Copper Metal and Nitric Acid
Many of the less metals (copper is one example) that do not react with hydrochloric acid will react with concentrated nitric acid. They do not produce hydrogen gas (as is the case when reactive metals such as zinc or aluminum react with hydrochloric acid) but react to produce brown nitrogen dioxide gas. The nitrogen dioxide results from reduction of the nitrate ion. This is considered to be a reduction because in the nitrate ion nitrogen has an oxidation state of +5 but in nitrogen dioxide it has an oxidation state of +4; the oxidation state of the nitrogen is therefore decreased or "reduced." We can represent this process with the half-reaction shown below.
2H+ + NO3- = NO2 + H2O
In turn, the solid copper is oxidized to copper(II), which
dissolves in the solution.
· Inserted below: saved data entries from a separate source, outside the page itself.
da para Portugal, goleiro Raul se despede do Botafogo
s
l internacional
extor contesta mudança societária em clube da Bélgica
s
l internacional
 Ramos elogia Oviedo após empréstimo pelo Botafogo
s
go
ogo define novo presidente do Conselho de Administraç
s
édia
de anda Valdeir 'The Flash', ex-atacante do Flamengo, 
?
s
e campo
We can represent this process with the hald-reaaction
Cu(s) = Cu2+(aq) + 2e-
Most students of chemsitry are familiar with the blue color of the copper(II) ion. However, copper is only blue when water moelecules are coordinated to it. In concentrated nitric acid, the nitrate ions are coordinated to the copper(II) ion, imparting a green color to the solution as the reaction proceeds. Finally, in the last portion of the video, the solution turns blue as water is added and the nitric acid is diluted.
|Copper metal is added to
concentrated nitric acid
|Evolution of brown nitrogen
dioxide gas begins
|Evolution of gas continues||Water is added; acid is diluted and
reaction is quenched
Hazards: concentrated nitric acid is extremely
corrosive and is a strong oxidizer; it should be handed with care. This
nitrogen dioxide gas generated by this reaction is hazardous. This reaction
should be performed only in a fully functional fume hood.